Debugging Issues At Their Root

Shannon Tully
Coffee Meets Bagel Engineering

--

The heart of Coffee Meets Bagel is the data we collect and analyze. We use the data you provide in your profile and preferences to decide who we should introduce you to and we analyze all your likes and passes so we can calculate what matches you see. At our scale, at any moment, we have megabytes of data coursing through our production systems waiting to be processed.

We have a system that we call Eventshuttle that allows us to take important data from several locations and send it to an AWS Redshift data warehouse which is used for analytics. We have another system that captures events triggered by pre-defined interactions and writes it to AWS RDS for our Customer Service team to help our users debug issues they encounter. We decided to extend Eventshuttle to include sending data to RDS so we could have a more unified system.

Before diving into the details of the challenge we faced, let’s start with a quick overview of the Eventshuttle system for context.

  • The system is comprised of a producer (written in Python) with threading logic and a consumer (written in Go).
  • The producer serializes and sends data to a RabbitMQ exchange and the consumer pulls records out of the RabbitMQ exchange and propagates it to different datastores.

Work started to extend the Eventshuttle system and the code was released late Oct 3rd to allow the event consumer to write to RDS. The next day we saw that the consumer had been stopped all night. We spun up some new consumers manually and everything cleared. We then started seeing elevated BrokerUnavailableExceptions (BUEs) coming from all of our event producers which prior to release we would occasionally see it at a very low volume. The investigation started on new errors.

We found a warning that looked like it could be the cause of the BUEs. “Giving up on initializing configuration for an exchange due to timeout acquiring initializer lock”. This looked to correlate but everyone agreed that it was more likely to be churning of the servers causing this issue than the threading logic being flawed.

Our first thought was that there was a period during server start-up when the producer would just return errors. A few days after the initial release, we removed a max requests limit that was causing our servers to churn. Later that night, we saw that the 500s had increased significantly. Now every box was returning errors every time an event was sent. After bringing back the cap and restarting all of the boxes, the 500s returned to under the threshold for an alert. However, errors had increased enough at this point to cause average latency across the whole app to more than double.

Still thinking the issue was related to server start-up, we attempted to “pre-warm” the producer meaning we would wait for confirmation from RabbitMQ before we sent any events. After deploying this, there was no change in the error rate. Attacking this idea from the other end, we also tried changing where the SIGTERM command we were receiving from gunicorn would be handled, moving it from the producer to the parent process to make sure that tasks were shutting down in the correct order. This didn’t help either.
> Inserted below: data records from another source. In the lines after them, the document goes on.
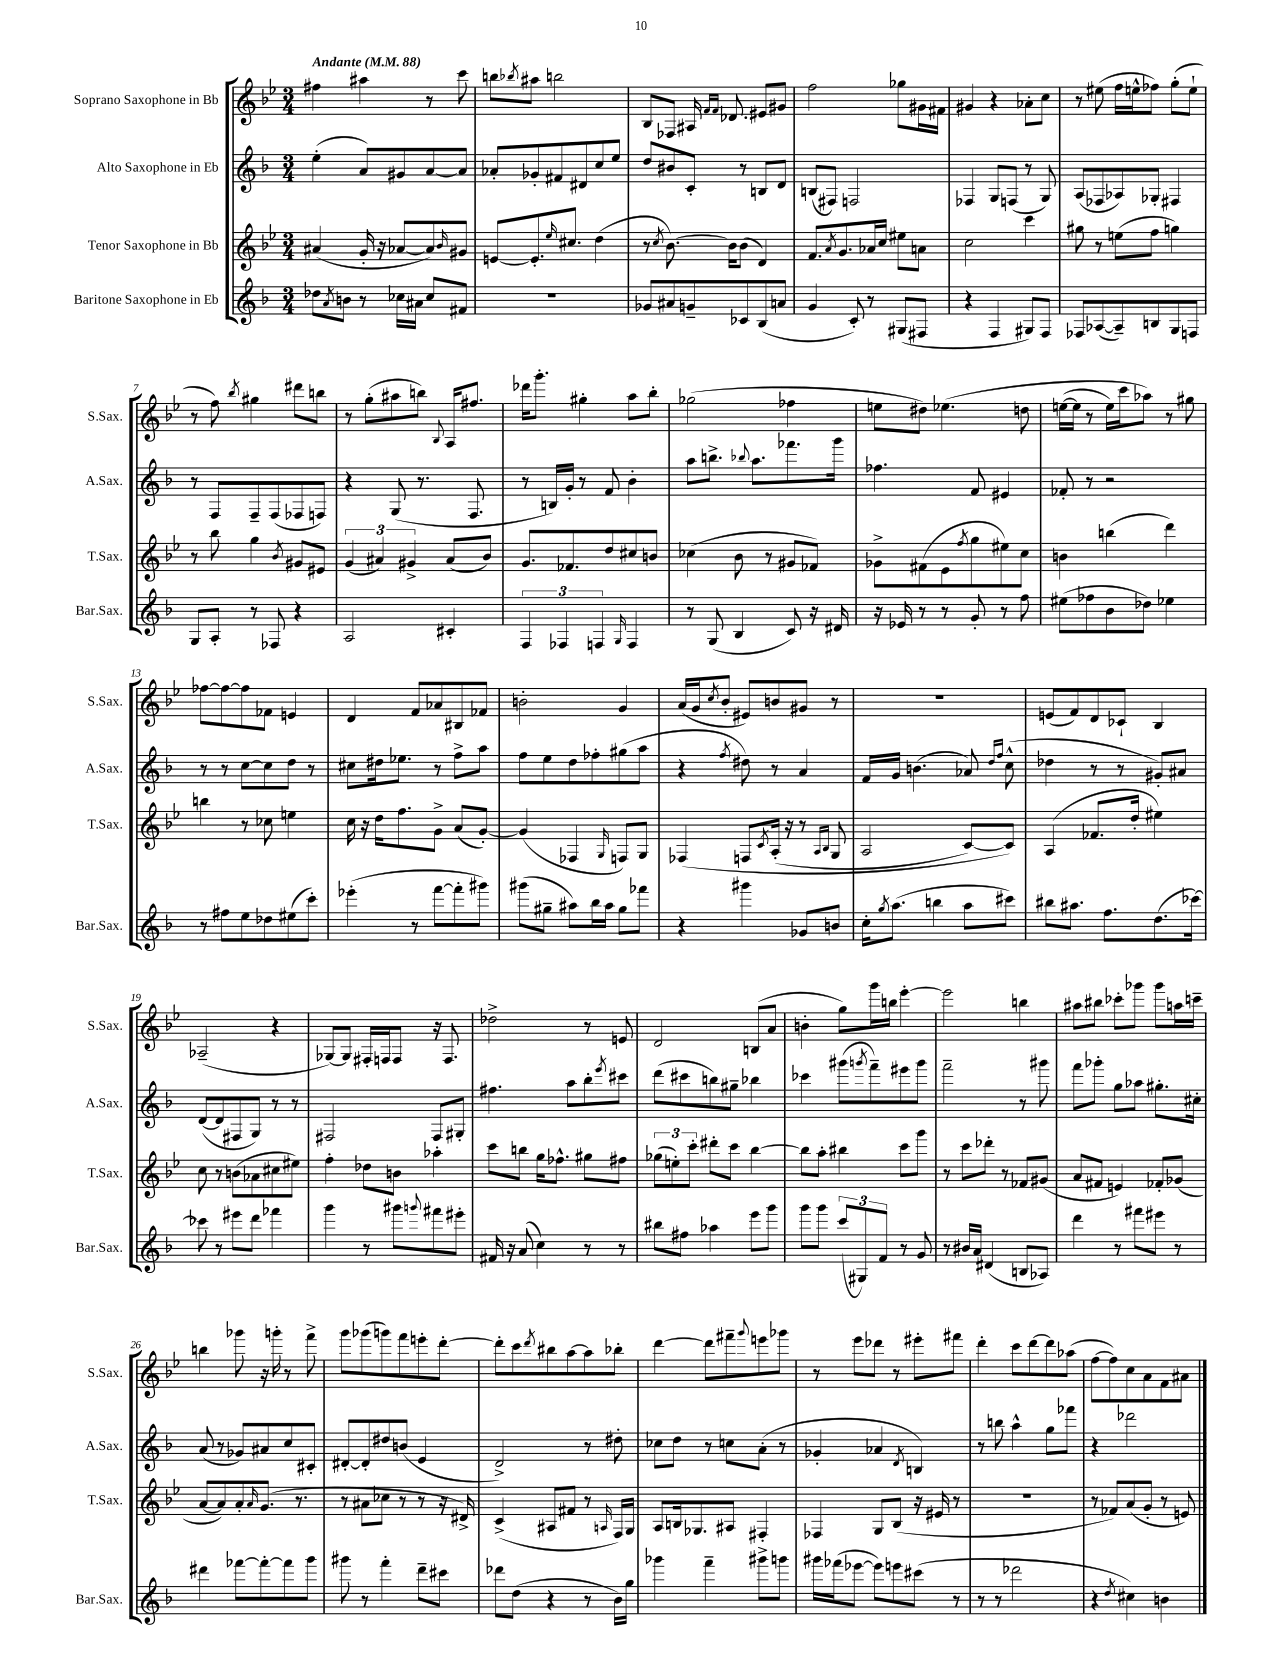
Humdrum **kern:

**kern	**kern	**kern	**kern
*staff4	*staff3	*staff2	*staff1
*clefG2	*clefG2	*clefG2	*clefG2
*k[b-]	*k[b-e-]	*k[b-]	*k[b-e-]
*M3/4	*M3/4	*M3/4	*M3/4
*MM88	*MM88	*MM88	*MM88
8dd-	(4a#	(4ee'	4ff#
8qa	.	.	.
8b	.	.	.
8r	16g'	8a)	4aa#
.	16r	.	.
16cc-	[8a-	8g#	.
16a#	.	.	.
8cc-	8a-])	[8a	8r
.	16qqb-	.	.
8f#	8g#	8a]	8ccc
=	=	=	=
2.r	[8e	8a-'	8bb
.	.	.	8qbb-
.	8.e']	8g-'	8aa#
.	.	8f#	2bb
.	16qqee-	.	.
.	8.cc#	.	.
.	.	8d#	.
.	(4dd	8cc	.
.	.	8ee	.
=	=	=	=
8g-	8r	8dd	8B-
.	8qcc	.	.
8a#	[8.b-)	8b#	8F-
8g~	.	8c'	16A#
.	.	.	16qqf
.	.	.	16qqf
.	16b-]	.	8.d-
8c-	(8b-	8r	.
(8B-	4d)	8B	8e#
8a	.	8d	8g#
=	=	=	=
4g	8.f	(8B	2ff
.	.	8F#)	.
.	8qa	.	.
.	8.g	.	.
8c')	.	2F	.
8r	16a-	.	.
.	16cc	.	.
(8G#	8ee#	.	8gg-
8F#	8a	.	16g#
.	.	.	16f#
=	=	=	=
4r	2cc	4F-	4g#
4F	.	8G	4r
.	.	(8F	.
8G#)	4ccc	8r	8a-'
8F	.	8G)	8cc
=	=	=	=
8F-	8gg#	(8A	8r
([8A-	8r	8F-	(8ee#
8A-~])	(8ee	8A-)	16ff
.	.	.	16ee^^
8B	8ff	8G-'	8ff-)
8G	4gg)	4F#	(8gg'
8F	.	.	8ee`
=	=	=	=
8G	8r	8r	8r
8A'	8bb-	8F	8ff)
.	.	.	8qbb-
8r	4gg	8F~	4gg#
8F-	.	(8F	.
.	8qb-	.	.
4r	8g#	8F-	8ddd#
.	8e#	8F)	8bb
=	=	=	=
2A	(6g	4r	8r
.	.	.	(8gg'
.	6a#)	.	.
.	.	(8G	8aa#
.	6g#^	.	.
.	.	8.r	8bb)
.	.	.	8qqB-
4c#'	(8a#	.	16A
.	.	8.F	8.ff#
.	8b-)	.	.
=	=	=	=
6F	8.g	8r	16ddd-
.	.	.	8.ggg'
.	.	16B)	.
6F-	.	.	.
.	8.f-	16g'	.
.	.	8r	4gg#'
6F	.	.	.
.	8dd	8f	.
16qqG	.	.	.
4F	8cc#	4b-'	8aa
.	8b	.	8bb-'
=	=	=	=
8r	(4cc-	8aa	(2gg-
(8G	.	8.bb^	.
4B-	8b-	.	.
.	.	8qqbb-	.
.	.	8.aa	.
.	8r	.	.
8c)	8g#	8.fff-	4ff-
16r	8f-)	.	.
16d#	.	16ggg	.
=	=	=	=
16r	8g-^	4.ff-	8ee
16e-	.	.	.
8r	(8f#	.	8dd#)
8r	8e-	.	&(4.ee-
.	8qff	.	.
8g'	8gg	8f	.
8r	8ee#)	4e#	.
8ff	8cc	.	8dd
=	=	=	=
(8ee#	4b	8f-'	([16ee
.	.	.	16ee]
8ff-	.	8r	8r
8b-	(4bb	2r	16ee)
.	.	.	16ccc
8dd-)	.	.	8aa-&)
4ee-	4ddd)	.	8r
.	.	.	8gg#
=	=	=	=
8r	4bb	8r	[8ff-
8ff#	.	8r	8ff-_
8ee	8r	[8cc	8ff-]
8dd-	8cc-	8cc]	8f-
(8ee#	4ee	8dd	4e
8ccc')	.	8r	.
=	=	=	=
(4eee-'	16cc	8cc#	4d
.	16r	.	.
.	16dd	16dd#	.
.	8.ff	8.ee-	.
8r	.	.	8f
[8fff	8g^	8r	8a-
8fff']	(8a	8ff^	8B#
8ggg#)	[8g')	8aa	8f-
=	=	=	=
(8ggg#	(4g]	8ff	2b'
8gg#~	.	8ee	.
8aa#)	4F-	8dd	.
16bb-	.	8ff-'	.
16aa#	.	.	.
.	16qqG	.	.
8gg#	8F)	(8gg#	4g
8fff-	8G	8aa	.
=	=	=	=
4r	&(4F-	4r	(16a
.	.	.	16g
.	.	.	8qcc
.	.	.	8b-'
.	.	8qff	.
4ggg#	8F	8dd#)	8e#)
.	8qc	.	.
.	(16A'	8r	8b
.	16r	.	.
8g-	8r	4a	8g#
.	16qqA	.	.
.	16qqB-	.	.
8b	8G	.	8r
=	=	=	=
16cc'	2A	16f	2.r
8qgg	.	.	.
(8.aa	.	16g	.
.	.	(4.b	.
4bb	.	.	.
8aa	[8c)	8a-)	.
.	.	16qqdd	.
.	.	16qqff	.
8ccc#)	8c]&)	(8cc^^	.
=	=	=	=
8bb#	(4A	4dd-	(8e
8.aa#	.	.	8f)
.	8.f-	8r	8d
8.ff	.	.	.
.	.	8r	8c-`
.	16dd'	.	.
(8.dd	4ee#)	8g#')	4B-
.	.	8a#	.
[16ccc-)	.	.	.
=	=	=	=
8ccc-]	8cc	([8d	(2A-~
8r	8r	8d]	.
8eee#	(8b	8F#	.
8ddd	8a-	8G)	.
4fff-	8cc#	8r	4r
.	8ee#)	8r	.
=	=	=	=
4ggg	4ff'	2F#	[8G-)
.	.	.	8G-]
8r	8dd-	.	16F#'
.	.	.	16F
8ggg#	8b	.	8F
8qqggg	.	.	.
8fff#	4aa-'	8F#	16r
.	.	.	8.F
8eee#'	.	8G#'	.
=	=	=	=
16f#	8ccc	4.ff#	2dd-^
16r	.	.	.
(8a	8bb	.	.
4cc)	16gg	.	.
.	8.ff-^^	.	.
.	.	8aa	.
8r	8gg#	8bb-'	8r
.	.	8qeee	.
8r	8ff#	8ccc#	8e
=	=	=	=
8bb#	(12gg-	(8ddd	2d
.	12ee')	.	.
8ff#	.	8ccc#	.
.	12ccc'	.	.
4aa-	8ddd#'	8bb)	.
.	8ccc	8gg#~	.
8eee	[4bb-	4bb-	(8B
8ggg	.	.	8a
=	=	=	=
8ggg	8bb-]	4ccc-	4b'
8ggg	8aa'	.	.
(12ccc	4bb#	(8ggg#	8gg)
12G#)	.	.	.
.	.	8qggg	.
.	.	8fff~)	16ggg
12f	.	.	.
.	.	.	16bb
8r	8ccc	8eee#	[4eee-'
8g	8ggg	8ggg	.
=	=	=	=
8r	8r	2fff~	2eee-]
16b#	8ccc	.	.
16a	.	.	.
(4d#	8ddd-'	.	.
.	8r	.	.
8B	8f-	8r	4bb
8A-)	(8g#	8ggg#	.
=	=	=	=
4ddd	8a	8fff	8aa#
.	8f#	8ggg-'	8bb#
8r	4e)	8gg	8ccc-'
8fff#	.	8aa-	8ggg-
8eee#	8f-'	8.gg#'	8ggg-
8r	(8g-	.	16aa
.	.	16cc#'	16ccc~
=	=	=	=
4ddd#	[8a	(8a	4bb
.	8a])	8r	.
[8fff-	8a'	8g-)	8ggg-
.	16qqa	.	.
8fff-'_	(8.g	8a#	16r
.	.	.	16ggg'
8fff-]	.	8cc	8r
.	8.r	.	.
8ggg	.	8c#'	8fff^
=	=	=	=
8ggg#	8r	[8d#'	8ggg
8r	8a#	8d#']	(8ggg-
4fff'	8cc-	8dd#	8ggg)
.	8r	(8b	8fff
8ddd~	8r	4e	8eee'
8ccc#	16r	.	[8ddd'
.	16d#^)	.	.
=	=	=	=
8ddd-	(4c^	2d^)	8ddd']
(8dd	.	.	8ccc
.	.	.	8qddd
4r	8A#	.	8bb#
.	8f#	.	[8aa
8r	8r	8r	8aa]
.	16qqA	.	.
16b-)	16F)	8dd#'	8bb-'
16gg	16G	.	.
=	=	=	=
4ggg-	8A	8cc-	[4ddd
.	16B	8dd	.
.	8.G-	.	.
4fff~	.	8r	8ddd]
.	8A#	8cc	8fff#~
.	.	.	8qqggg
8ggg#^	4F#'	(8a'	8eee
8ggg	.	8r	8ggg-
=	=	=	=
16ggg#	4F-	4g-'	8r
(16fff-	.	.	.
[8eee-	.	.	8eee-
8eee-])	8G	4a-	8ddd-
8eee	(8B-	.	8r
.	.	8qd	.
(8ccc#	16r	4B)	8eee#'
.	16e#	.	.
8r	8r	.	8fff#
=	=	=	=
8r	2.r	8r	4ddd'
8r	.	8bb	.
2ddd-	.	4aa^^	8ccc
.	.	.	[8ddd
.	.	8gg	8ddd]
.	.	8fff-	(8aa-
=	=	=	=
4r	8r	4r	[8ff
.	8f-)	.	8ff])
8qdd	.	.	.
4cc#)	(8a	2ddd-	8cc
.	8g'	.	8a
4b	8r	.	8f
.	8e)	.	8a#
==	==	==	==
*-	*-	*-	*-
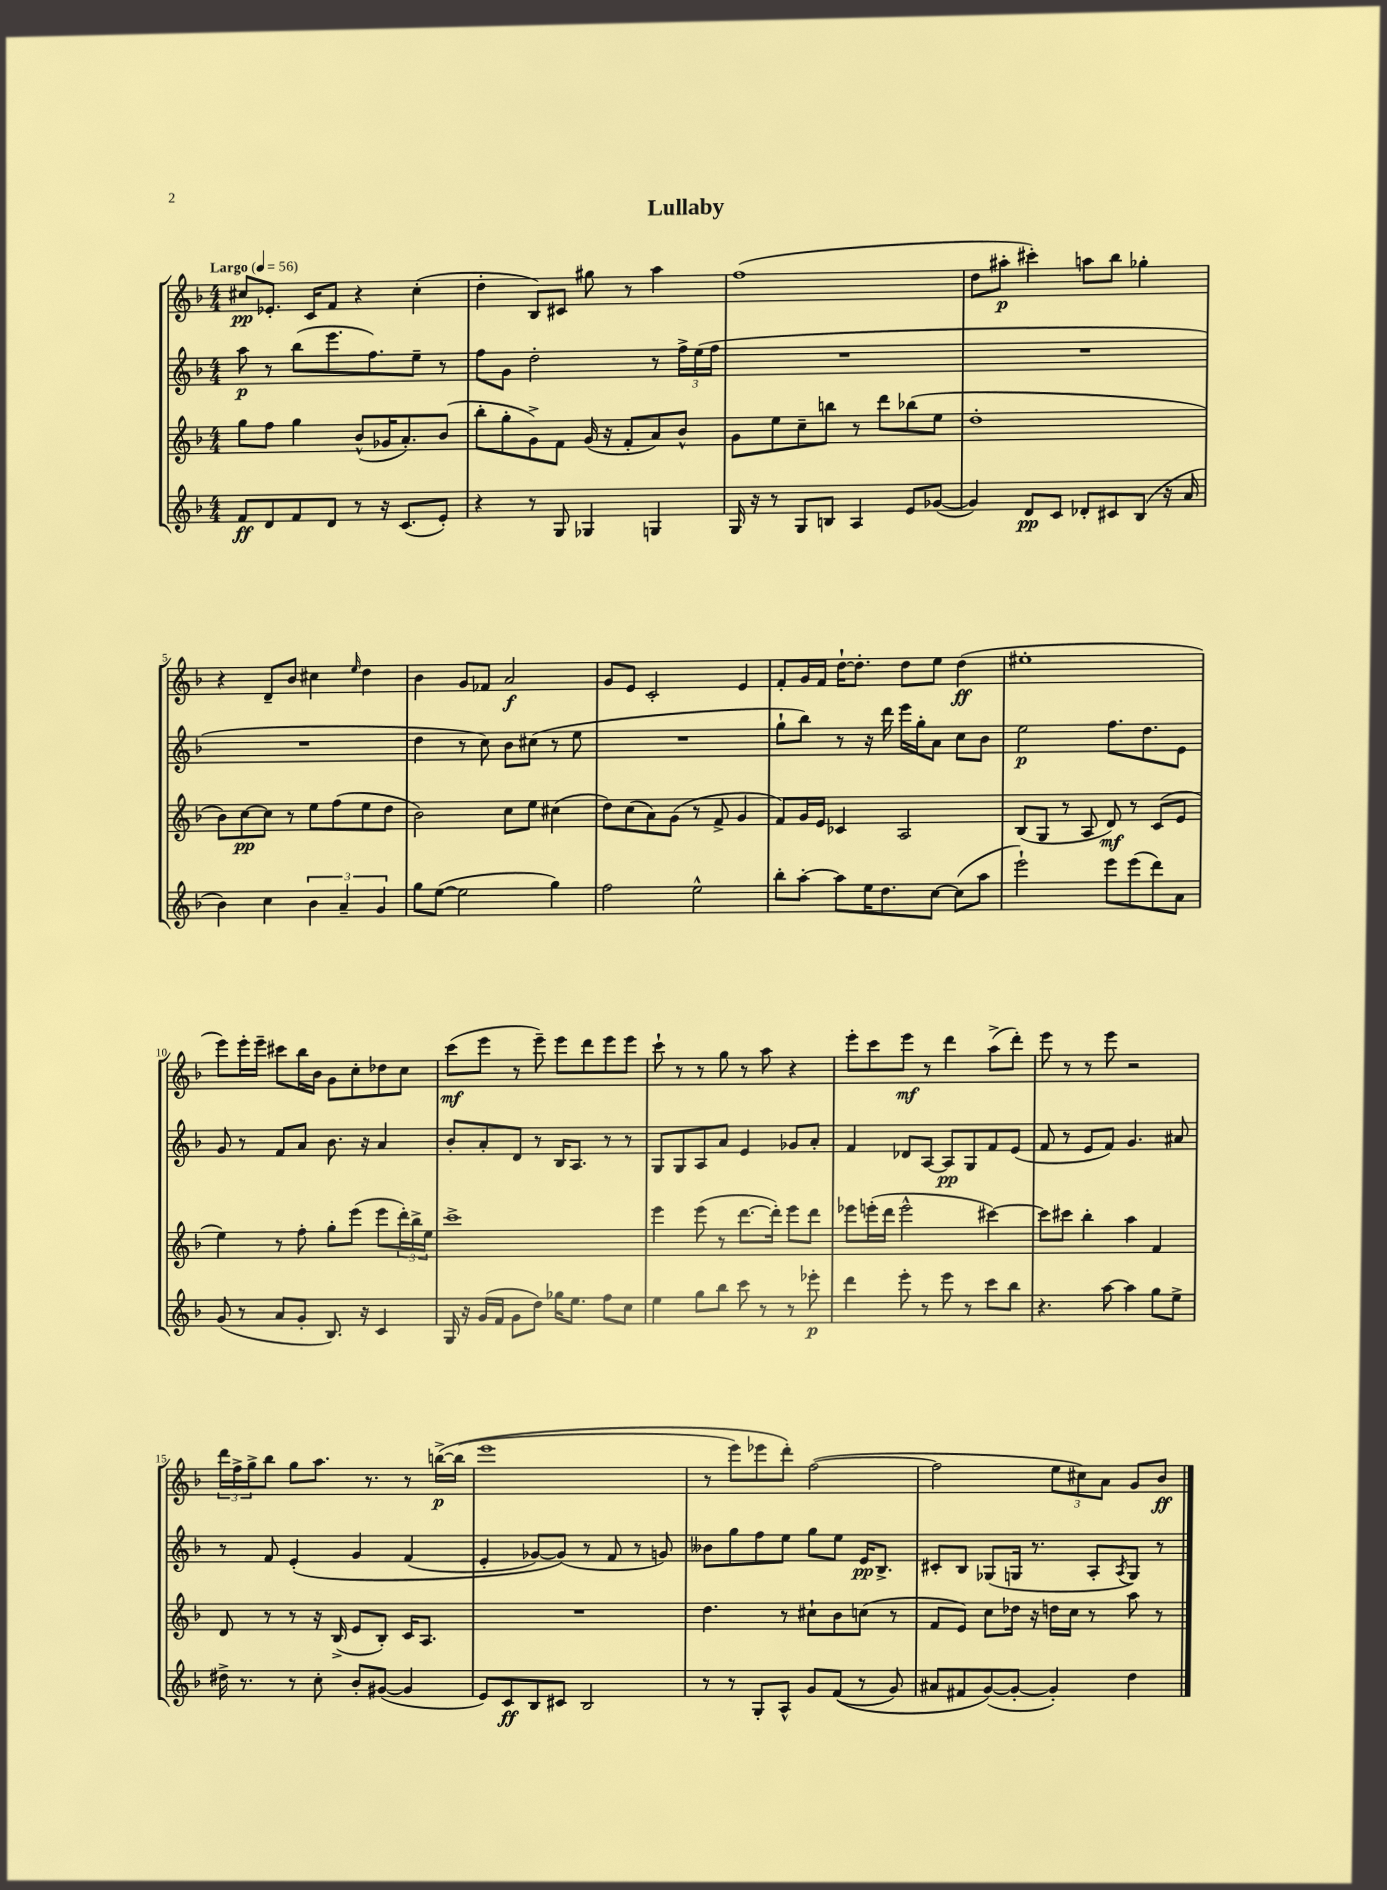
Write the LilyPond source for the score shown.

\header { title = "Lullaby" }
<<
\new StaffGroup <<
\new Staff = "s0" {
    \clef treble \key f \major \numericTimeSignature \time 4/4 \tempo "Largo" 4 = 56
    cis''8\pp ees'8.-. c'16 f'8 r4 cis''4-.( |
    d''4-. bes8) cis'8 gis''8 r8 a''4 |
    f''1( |
    d''8 ais''8-.\p cis'''4-.) a''8 bes''8 ges''4-. |
    r4 d'8-- bes'8 cis''4 \grace { e''16 } d''4 |
    bes'4 g'8 fes'8 a'2\f |
    g'8 e'8 c'2-. e'4 |
    f'8-. g'16 f'16 d''16~-! d''8.-. d''8 e''8 d''4\ff( |
    eis''1-. |
    e'''8) e'''16-. e'''16-- cis'''8 bes''16 bes'16 g'8 c''8-. des''8 c''8 |
    c'''8\mf( e'''8 r8 e'''8--) e'''8 d'''8 e'''8 e'''8 |
    c'''8-! r8 r8 g''8 r8 a''8 r4 |
    e'''8-. c'''8 e'''8\mf r8 d'''4 a''8->( d'''8-.) |
    e'''8 r8 r8 e'''8 r2 |
    \tuplet 3/2 { d'''16 f''16-> g''16-> } bes''8 g''8 a''8. r8. r8 b''16~->\p\( b''16( |
    e'''1 |
    r8 e'''8) ees'''8 d'''8-.\) f''2~( |
    f''2 \tuplet 3/2 { e''8 cis''8) a'8 } g'8 bes'8\ff \bar "|." |
}
\new Staff = "s1" {
    \clef treble \key f \major \numericTimeSignature \time 4/4
    a''8\p r8 bes''8( e'''8. f''8.) e''8-- r8 |
    f''8 g'8 d''2-. r8 \tuplet 3/2 { f''16-> e''16( f''16 } |
    R1 |
    R1 |
    R1 |
    d''4 r8 c''8) bes'8 cis''8( r8 e''8 |
    R1 |
    g''8-! bes''8) r8 r16 d'''16 e'''16 g''16-. a'8 c''8 bes'8 |
    e''2\p f''8. d''8. e'8 |
    g'8 r8 f'8 a'8 bes'8. r16 a'4 |
    bes'8-. a'8-. d'8 r8 bes16 a8. r8 r8 |
    g8 g8 a8 a'8 e'4 ges'8 a'8-. |
    f'4 des'8 a8~ a8\pp g8 f'8 e'8( |
    f'8 r8 e'8 f'8) g'4. ais'8 |
    r8 f'8 e'4-.\( g'4 f'4( |
    e'4-. ges'8~) ges'8(\) r8 f'8 r8 g'8) |
    beses'8 g''8 f''8 e''8 g''8 e''8 e'16\pp bes8.-> |
    cis'8-. bes8 ges8( g16 r8. a8-. \acciaccatura { a8 } g8) r8 \bar "|." |
}
\new Staff = "s2" {
    \clef treble \key f \major \numericTimeSignature \time 4/4
    g''8 f''8 g''4 bes'8-^( ges'16 a'8.-.) bes'8( |
    bes''8-. g''8-. g'8->) f'8 g'16( r16 f'8-. a'8) bes'8-^ |
    g'8 e''8 c''8-- b''8 r8 d'''8 bes''8( e''8 |
    d''1-. |
    bes'8) c''8~\pp c''8 r8 e''8 f''8( e''8 d''8 |
    bes'2) c''8 e''8 cis''4( |
    d''8) c''8( a'8) g'8( r8 f'8-> g'4 |
    f'8) g'16 e'16 ces'4 a2 |
    bes8( g8 r8 a8 d'8\mf) r8 c'8( e'8 |
    e''4) r8 f''8-. g''8-. e'''8( e'''8 \tuplet 3/2 { d'''16-.) bes''16-> e''16 } |
    c'''1-> |
    e'''4 e'''8( r8 d'''8.~ d'''16-.) e'''8 d'''8 |
    ees'''8 e'''16-.( d'''16 e'''2-^ cis'''4~) |
    cis'''8 cis'''8 bes''4-. a''4 f'4 |
    d'8 r8 r8 r16 bes16->( e'8 bes8-.) c'16 a8. |
    R1 |
    d''4. r8 cis''8-! bes'8 c''8( r8 |
    f'8 e'8) c''8 des''16 r16 d''16 c''16 r8 a''8 r8 \bar "|." |
}
\new Staff = "s3" {
    \clef treble \key f \major \numericTimeSignature \time 4/4
    f'8\ff d'8 f'8 d'8 r8 r16 c'8.( e'8-.) |
    r4 r8 g8 ges4 g4 |
    g16 r16 r8 g8 b8 a4 e'8 ges'8~( |
    ges'4) d'8\pp c'8 des'8-. cis'8 bes8( r16 a'16 |
    bes'4) c''4 \tuplet 3/2 { bes'4 a'4-- g'4 } |
    g''8 e''8~( e''2 g''4) |
    f''2 e''2-^ |
    bes''8-. a''8~-. a''8 e''16 d''8. c''8~ c''8( a''8 |
    e'''2-!) e'''8 e'''8( d'''8) a'8 |
    g'8( r8 a'8 g'8-. bes8.) r16 c'4 |
    g16 r16 g'16( f'16 g'8 d''8) ges''16 e''8. f''8 c''8 |
    e''4 g''8 bes''8 c'''8 r8 r8 ees'''8-.\p |
    d'''4 e'''8-. r8 e'''8 r8 c'''8 bes''8 |
    r4. a''8~ a''4 g''8 e''8-> |
    dis''16-> r8. r8 c''8-. bes'8-. gis'8~( gis'4 |
    e'8) c'8\ff bes8 cis'8 bes2 |
    r8 r8 g8-. a8-^ g'8 f'8(\( r8 g'8) |
    ais'8 fis'8 g'8~(\) g'8~-. g'4-.) d''4 \bar "|." |
}
>>
>>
We then tried to upgrade a library we were using, “pika”, from version 0.13.0 to 1.1.0 because there were some major changes that we thought could help our situation, but they did not.

Up to this point, we had been working under the assumption that there were no messages being dropped but about a week after the first changes we found out that the “…timeout acquiring initializer lock” warning we were receiving was resulting in a 7% data loss. The reason this data loss was happening was that the only time that warning was supposed to trigger was when there were two events attempting to initialize the same configuration for an exchange at the same time, so one event would be enqueued to be retried. This logic was flawed because occasionally we were unable to acquire a lock on the thread at all. When acquiring the lock failed we would put the events into a pending events list which we thought would be consumed the next time we successfully acquired the lock. The problem was that the list would only be consumed when a new queue was created and because all of the queues we needed had already been created, the list would never be consumed. Once the server was churned, those events were gone forever.

Next, we tried fixing the flawed threading logic. We modified our code to use Python’s threading.Event using the .set() and .wait() methods in order to allow the events to wait for each other before continuing. But the timeout issue persisted with this new logic as well.

Eventually, we decided that the logic of having every event check its queue configuration was flawed at its base. We completely removed all of the logic for initializing the configurations at all and instead documented how to manually create the configuration you need on RabbitMQ when creating a new event. When we deployed this fix a few weeks after the initial changes, everything worked.

No more errors.

No more warnings.

No more data loss.

In conclusion, there was a lot of very odd behavior in this whole process of debugging but I also learned some very important lessons that I will take with me. I believe that we should have taken more time at the beginning of the debugging to really explore why the system was built the way that it was. Doing so would have allowed us to better understand exactly what effect our changes would have. It also would have allowed us to think beyond problems with the recent changes that we made to issues with the architecture of the system as a whole.

Eventshuttle was designed to be scalable when it was created, but it was only ever tested with one thread and a minor load. We could have prevented any of these problems from arising if we had done more testing around threading when the system was originally built. In the future, we will need to spend more time testing so we can catch these problems before they make it to production.

One great outcome of this whole episode was that our team developed expertise in managing this important system. We now have a number of developers who can monitor and maintain Eventshuttle for the future. We have a number of projects planned to expand and improve the way we handle our events and our entire team is very excited to work on them.

--

--